All'interno di un mondo degradato, di una città di fantasmi dove sembra che non ci sia più nessuno, dove l'umanità-zombie vive rintanata in interni isolati e locali notturni, si dispiega per due ore "Only Lovers Left Alive": l'apocalisse di Jim Jarmusch è quella oltre il tempo e la Storia, quella di una realtà filtrata attraverso gli occhi di chi vive (e di chi ama) nel corso dei secoli. Il mondo è una stanza dove riunire le reliquie della Storia, in una prospettiva notturna, lontana dalla luce del sole e dal sentire comune. La cultura stessa è un'insieme vano di nozioni e citazioni: una delle intuizioni più lucide e caustiche di Jarmusch si ritrova nell'associazione tra vampirismo e cultura. Perché i suoi Vampiri sono musicisti underground e freaks fuori tempo massimo, che parlano di Lord Byron e Mary Shelley mentre bevono sangue purissimo prima che arrivi il giorno.

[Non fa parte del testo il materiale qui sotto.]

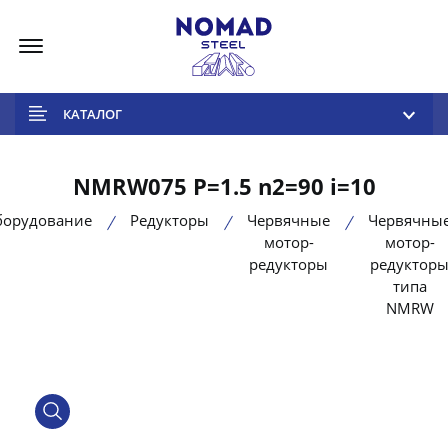
Меню
КАТАЛОГ
NMRW075 P=1.5 n2=90 i=10
борудование
Редукторы
Червячные
Червячны
мотор-
мотор-
редукторы
редуктор
типа
NMRW
product view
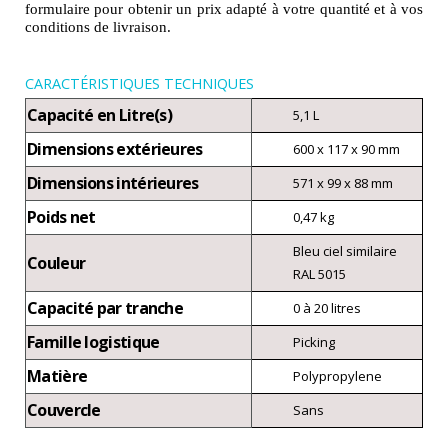
formulaire pour obtenir un prix adapté à votre quantité et à vos
conditions de livraison.
CARACTÉRISTIQUES TECHNIQUES
Capacité en Litre(s)
5,1 L
Dimensions extérieures
600 x 117 x 90 mm
Dimensions intérieures
571 x 99 x 88 mm
Poids net
0,47 kg
Bleu ciel similaire
Couleur
RAL 5015
Capacité par tranche
0 à 20 litres
Famille logistique
Picking
Matière
Polypropylene
Couvercle
Sans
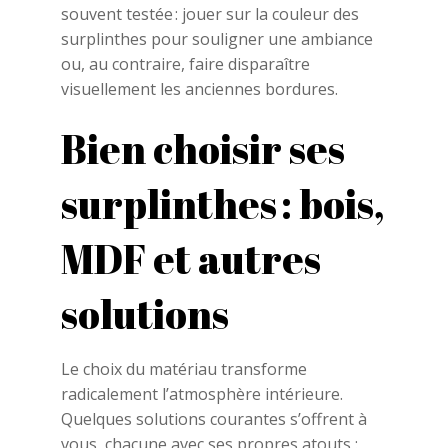
souvent testée : jouer sur la couleur des
surplinthes pour souligner une ambiance
ou, au contraire, faire disparaître
visuellement les anciennes bordures.
Bien choisir ses
surplinthes : bois,
MDF et autres
solutions
Le choix du matériau transforme
radicalement l’atmosphère intérieure.
Quelques solutions courantes s’offrent à
vous, chacune avec ses propres atouts :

Jarmusch firma una delle sue vette, forse la sua opera più trasparente e personale, dove si ritrova tutto il suo cinema (sonorità comprese) e, forse, anche qualcosa di più. Il suo rimane uno degli sguardi più interessanti e anomali del panorama cinematografico contemporaneo, in grado di gettare uno sguardo dolorosissimo ma colmo d'amore e tenerezza su un degrado inevitabile. E nel fare questo racconta i suoi personaggi con una delicatezza e una sensibilità rare.
L'hanno detto tutti, e non posso che confermare: che film straordinario.